What you have to do —
Return the listing in full and exactly, but without a single picture.

Recorded data —
:::

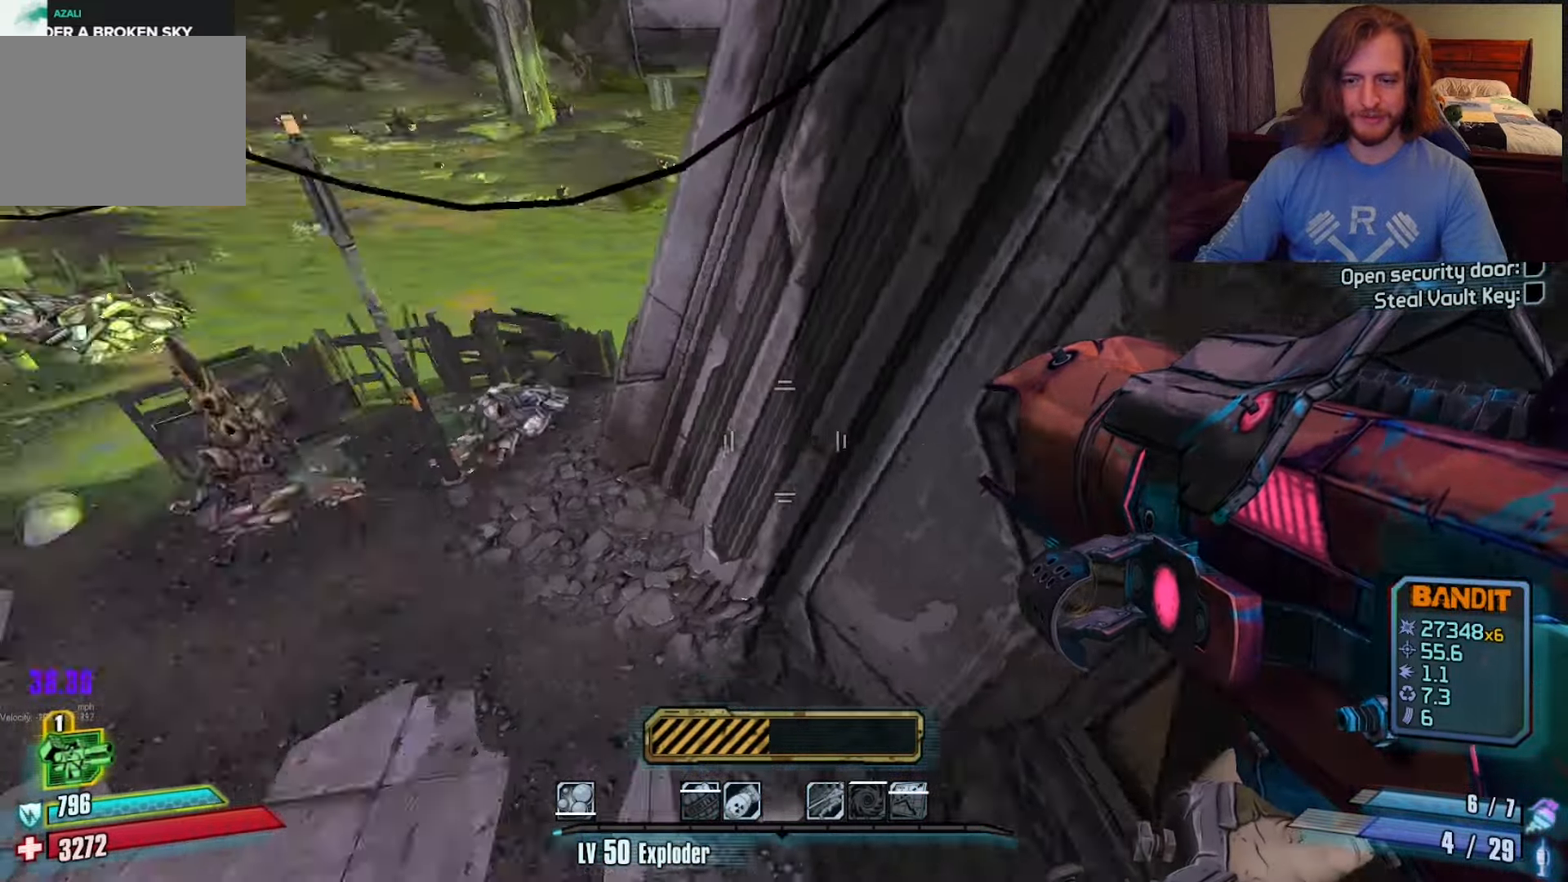
{"keys": ["a", "w"], "mouse": [], "events": [[33, "s", "up"], [400, "a", "up"], [400, "w", "down"], [450, "a", "down"]]}
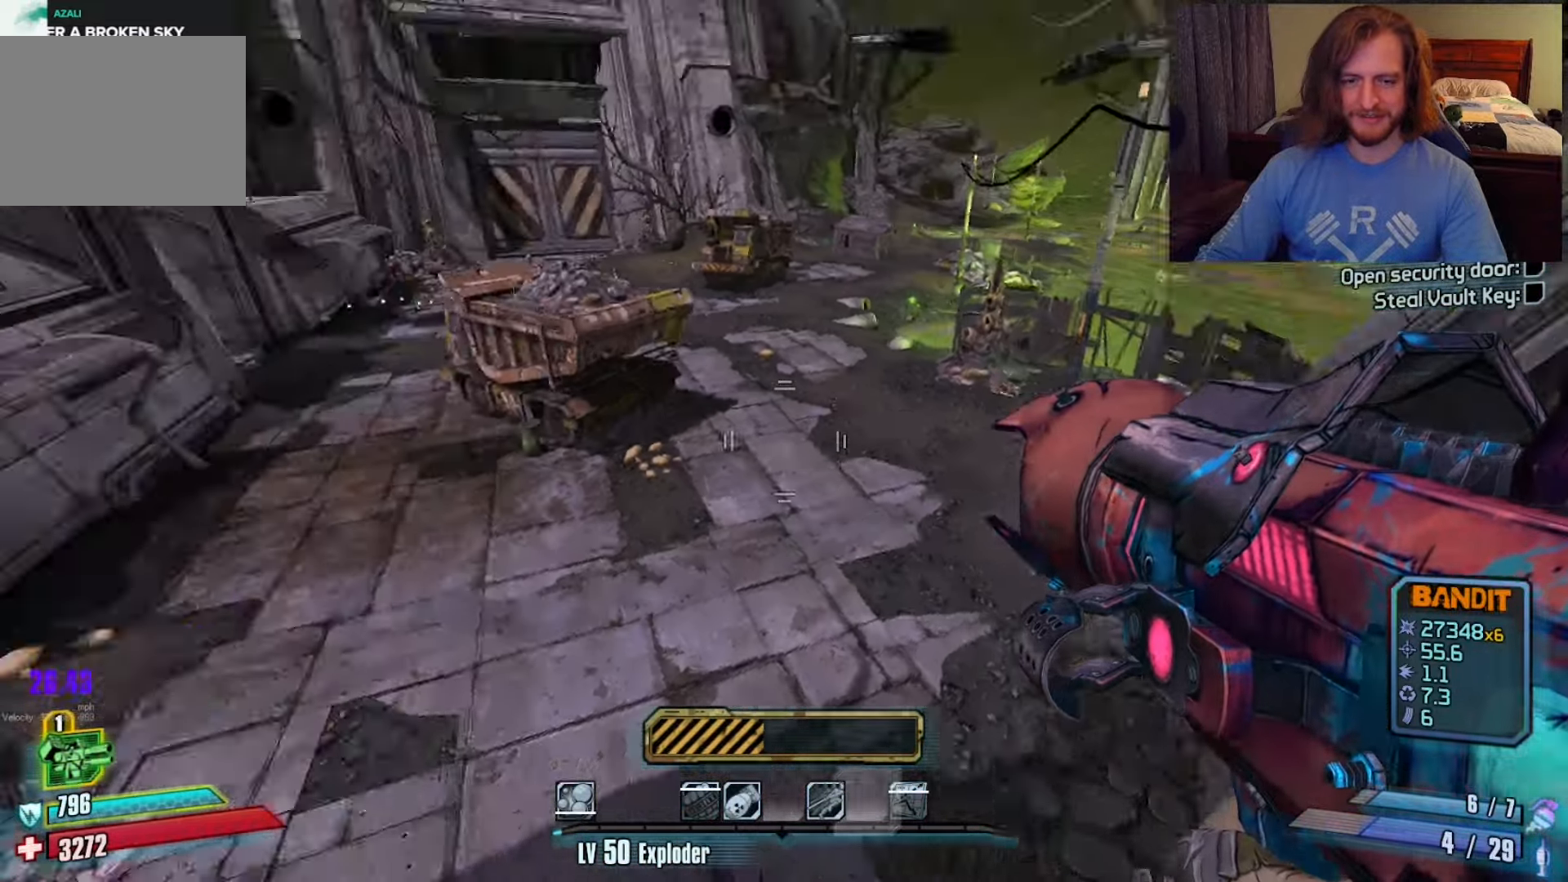
{"keys": ["d", "w"], "mouse": [], "events": [[50, "a", "up"], [317, "d", "down"]]}
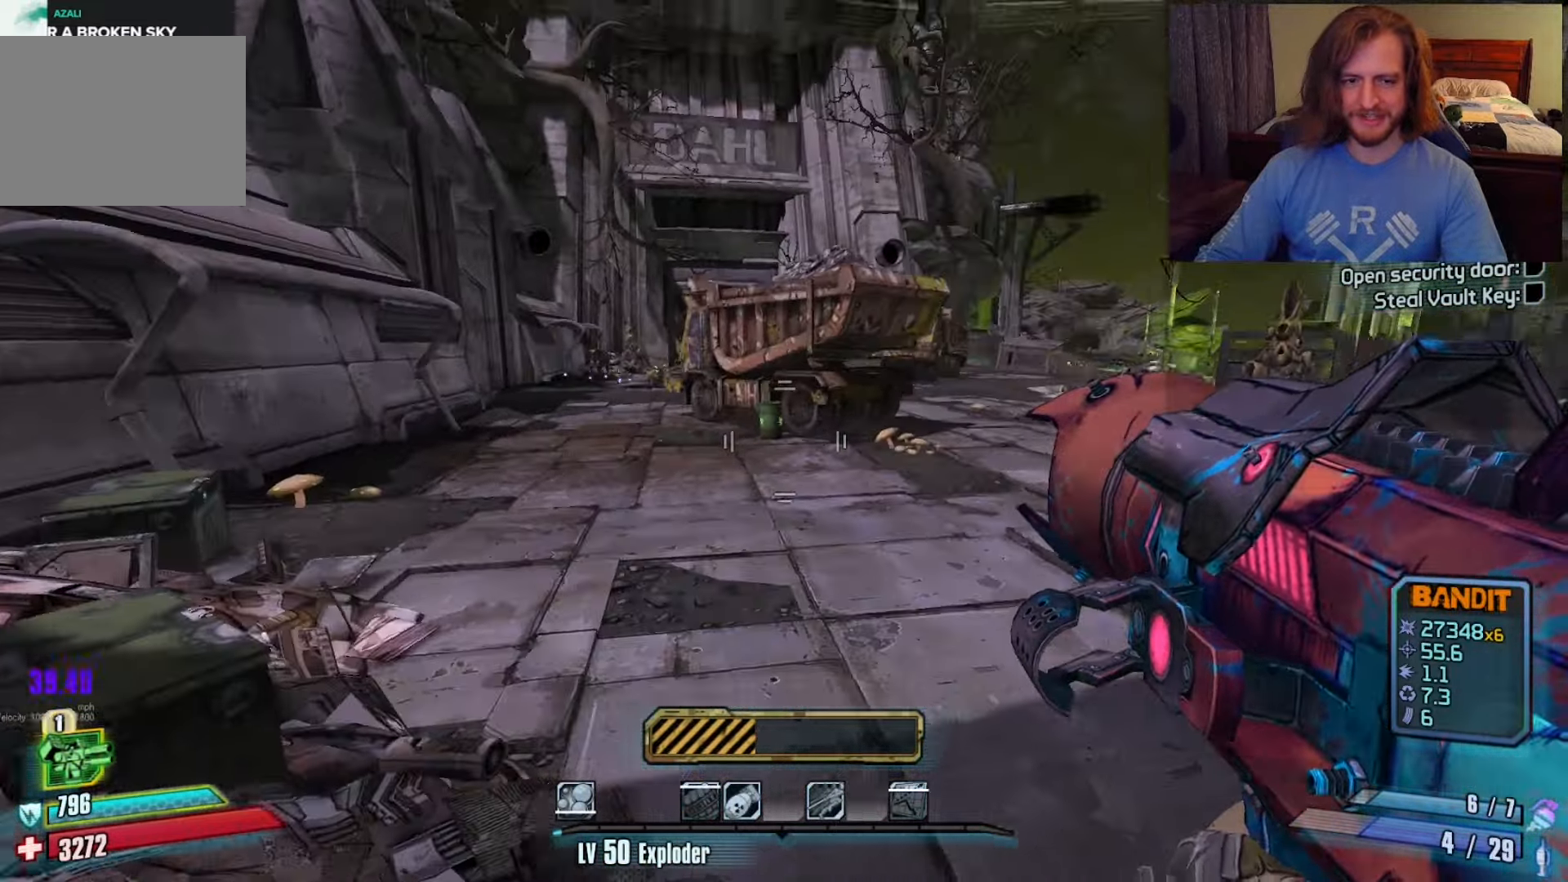
{"keys": ["w"], "mouse": ["left"], "events": [[17, "d", "up"], [300, "space", "down"], [400, "mouse_left", "down"], [400, "space", "up"]]}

:::

Answer space —
{"keys": ["a", "w"], "mouse": [], "events": [[33, "s", "up"], [400, "a", "up"], [400, "w", "down"], [450, "a", "down"]]}
{"keys": ["d", "w"], "mouse": [], "events": [[50, "a", "up"], [317, "d", "down"]]}
{"keys": ["w"], "mouse": ["left"], "events": [[17, "d", "up"], [300, "space", "down"], [400, "mouse_left", "down"], [400, "space", "up"]]}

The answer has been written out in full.